------ DATA PROVIDED
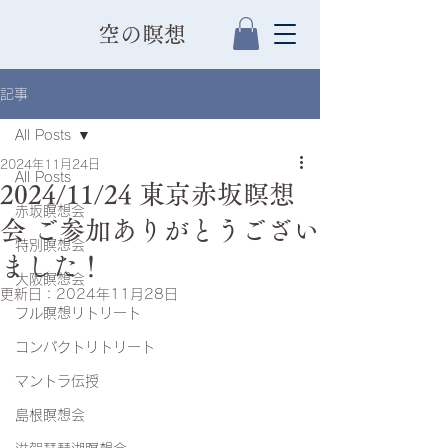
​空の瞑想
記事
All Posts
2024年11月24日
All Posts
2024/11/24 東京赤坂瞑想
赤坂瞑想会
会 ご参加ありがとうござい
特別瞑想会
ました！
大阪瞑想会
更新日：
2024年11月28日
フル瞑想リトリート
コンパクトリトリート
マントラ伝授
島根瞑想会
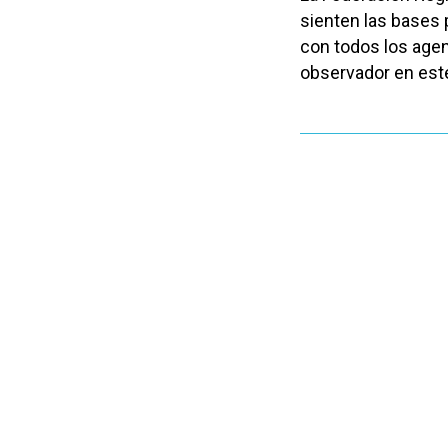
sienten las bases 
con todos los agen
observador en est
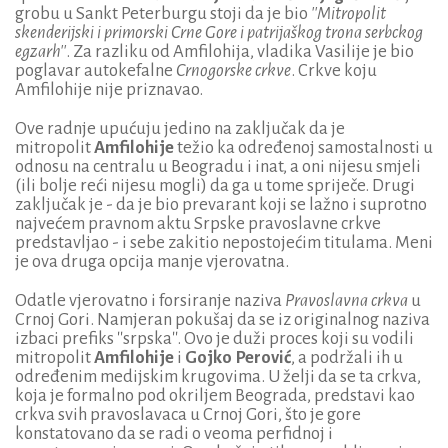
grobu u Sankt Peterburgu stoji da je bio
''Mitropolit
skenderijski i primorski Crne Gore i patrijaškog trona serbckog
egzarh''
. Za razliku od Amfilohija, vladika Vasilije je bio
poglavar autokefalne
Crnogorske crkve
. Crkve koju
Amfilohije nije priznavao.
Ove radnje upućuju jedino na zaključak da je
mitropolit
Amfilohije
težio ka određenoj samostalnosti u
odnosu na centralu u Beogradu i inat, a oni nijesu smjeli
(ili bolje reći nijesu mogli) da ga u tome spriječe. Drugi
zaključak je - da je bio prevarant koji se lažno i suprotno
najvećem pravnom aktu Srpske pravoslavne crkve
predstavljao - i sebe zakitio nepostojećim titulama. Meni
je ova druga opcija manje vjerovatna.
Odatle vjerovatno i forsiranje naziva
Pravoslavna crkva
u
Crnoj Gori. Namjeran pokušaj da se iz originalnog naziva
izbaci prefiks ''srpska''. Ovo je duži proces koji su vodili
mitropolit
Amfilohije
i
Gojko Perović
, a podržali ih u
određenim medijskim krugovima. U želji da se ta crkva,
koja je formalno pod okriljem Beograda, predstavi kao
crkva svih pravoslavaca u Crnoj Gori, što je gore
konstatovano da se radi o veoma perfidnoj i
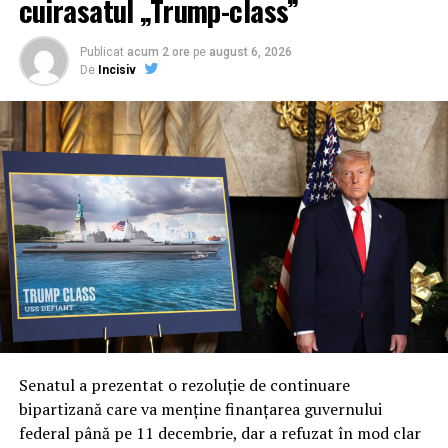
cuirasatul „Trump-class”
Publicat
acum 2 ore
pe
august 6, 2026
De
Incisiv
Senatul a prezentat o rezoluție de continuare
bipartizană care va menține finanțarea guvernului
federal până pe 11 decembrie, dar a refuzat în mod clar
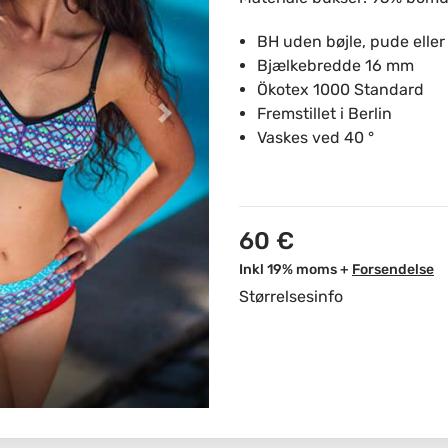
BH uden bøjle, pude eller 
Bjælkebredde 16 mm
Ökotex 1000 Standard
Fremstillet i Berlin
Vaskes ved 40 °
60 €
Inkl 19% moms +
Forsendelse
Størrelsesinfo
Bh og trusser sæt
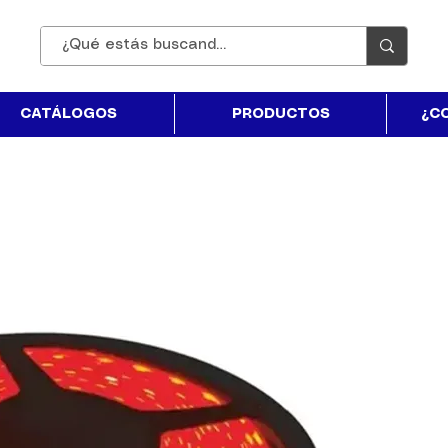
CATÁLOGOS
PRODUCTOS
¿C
------------
------ DATA PROVIDED
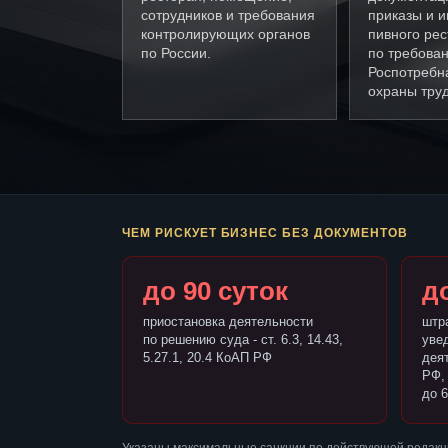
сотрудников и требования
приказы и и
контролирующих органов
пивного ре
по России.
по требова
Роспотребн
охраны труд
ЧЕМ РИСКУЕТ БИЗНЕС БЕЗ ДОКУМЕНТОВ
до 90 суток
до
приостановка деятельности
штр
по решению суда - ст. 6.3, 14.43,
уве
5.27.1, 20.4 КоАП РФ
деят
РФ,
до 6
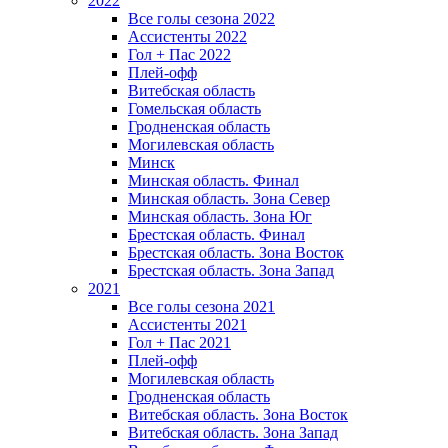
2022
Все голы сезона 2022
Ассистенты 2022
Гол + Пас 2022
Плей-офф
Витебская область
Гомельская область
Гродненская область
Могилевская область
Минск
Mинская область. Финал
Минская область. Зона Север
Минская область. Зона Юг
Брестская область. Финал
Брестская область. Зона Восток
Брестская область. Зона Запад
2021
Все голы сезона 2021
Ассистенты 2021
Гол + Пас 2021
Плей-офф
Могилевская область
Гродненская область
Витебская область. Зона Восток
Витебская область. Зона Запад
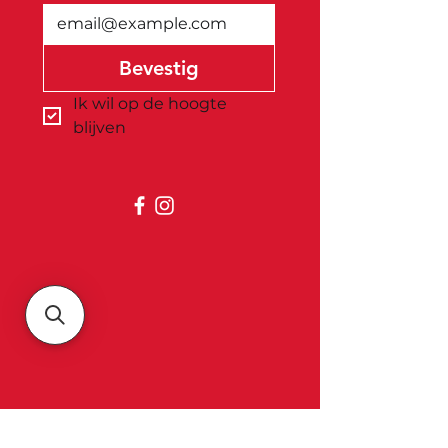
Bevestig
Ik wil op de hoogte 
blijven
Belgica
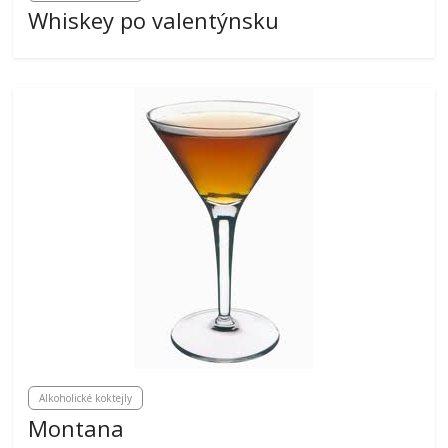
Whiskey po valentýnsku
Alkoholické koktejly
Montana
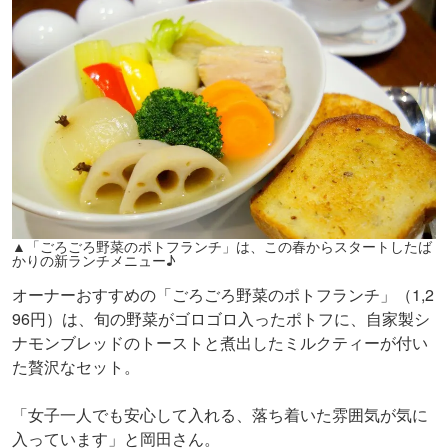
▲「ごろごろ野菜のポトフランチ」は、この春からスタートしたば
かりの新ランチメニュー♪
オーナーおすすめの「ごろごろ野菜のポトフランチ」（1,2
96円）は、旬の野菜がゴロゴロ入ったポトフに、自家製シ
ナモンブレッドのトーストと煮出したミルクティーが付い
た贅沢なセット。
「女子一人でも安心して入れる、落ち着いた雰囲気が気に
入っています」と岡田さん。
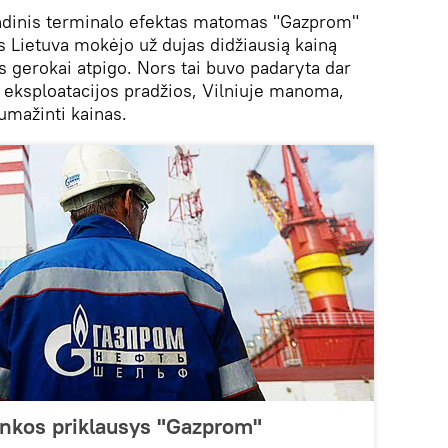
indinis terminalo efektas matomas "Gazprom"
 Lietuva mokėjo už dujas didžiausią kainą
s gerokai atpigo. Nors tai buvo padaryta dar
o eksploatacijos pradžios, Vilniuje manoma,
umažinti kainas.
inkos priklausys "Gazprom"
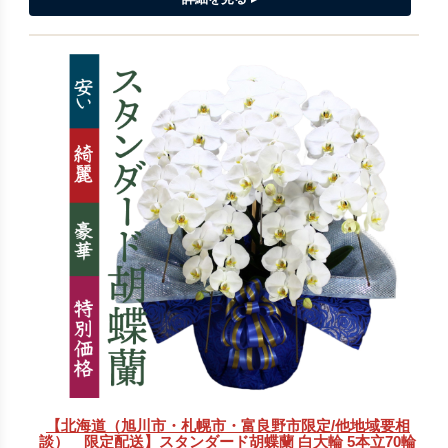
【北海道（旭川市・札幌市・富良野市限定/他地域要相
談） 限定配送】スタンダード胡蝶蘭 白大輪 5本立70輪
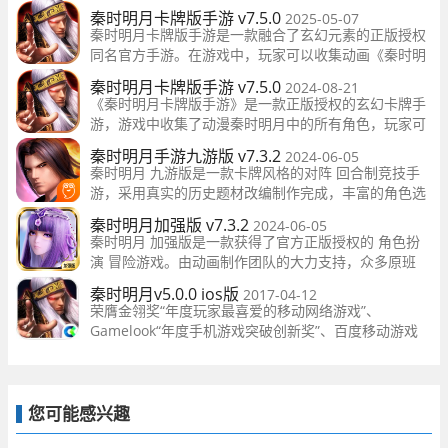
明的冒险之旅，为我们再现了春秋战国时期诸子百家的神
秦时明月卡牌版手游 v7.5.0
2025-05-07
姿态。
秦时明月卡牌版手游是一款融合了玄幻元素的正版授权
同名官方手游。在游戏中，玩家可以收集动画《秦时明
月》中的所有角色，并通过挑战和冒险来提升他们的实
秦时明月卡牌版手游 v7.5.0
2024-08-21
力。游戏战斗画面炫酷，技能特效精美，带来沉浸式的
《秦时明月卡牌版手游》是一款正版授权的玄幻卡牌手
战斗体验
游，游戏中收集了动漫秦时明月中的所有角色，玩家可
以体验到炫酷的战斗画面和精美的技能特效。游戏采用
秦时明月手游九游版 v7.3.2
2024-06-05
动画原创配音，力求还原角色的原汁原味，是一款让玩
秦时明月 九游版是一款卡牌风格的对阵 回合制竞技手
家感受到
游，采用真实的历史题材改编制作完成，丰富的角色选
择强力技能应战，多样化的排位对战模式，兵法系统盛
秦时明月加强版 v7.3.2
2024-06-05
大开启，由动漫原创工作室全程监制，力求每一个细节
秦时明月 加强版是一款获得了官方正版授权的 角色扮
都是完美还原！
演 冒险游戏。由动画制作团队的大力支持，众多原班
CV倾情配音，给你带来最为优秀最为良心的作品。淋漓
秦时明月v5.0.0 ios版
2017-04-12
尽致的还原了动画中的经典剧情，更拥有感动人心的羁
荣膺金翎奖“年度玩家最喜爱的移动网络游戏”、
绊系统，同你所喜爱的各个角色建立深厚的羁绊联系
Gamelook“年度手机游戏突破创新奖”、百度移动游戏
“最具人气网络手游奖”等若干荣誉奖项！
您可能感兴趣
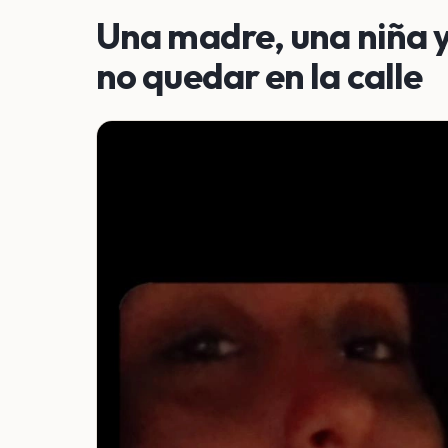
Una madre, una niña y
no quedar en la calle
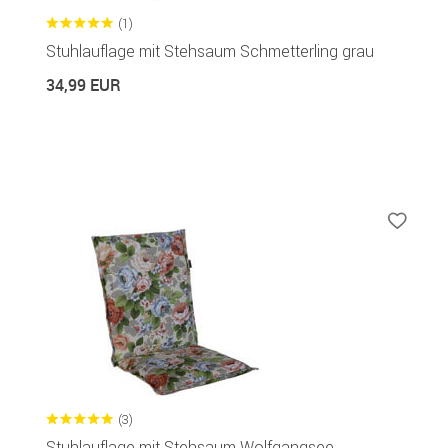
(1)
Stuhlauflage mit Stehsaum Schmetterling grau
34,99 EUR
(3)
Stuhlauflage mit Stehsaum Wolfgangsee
------------
Please render the listing lines between the line containing "sienten las bases" and the line containing "observador en est", inclusive, as a numbered list, skipping any blank lines.

1. sienten las bases 
2. con todos los agen
3. observador en est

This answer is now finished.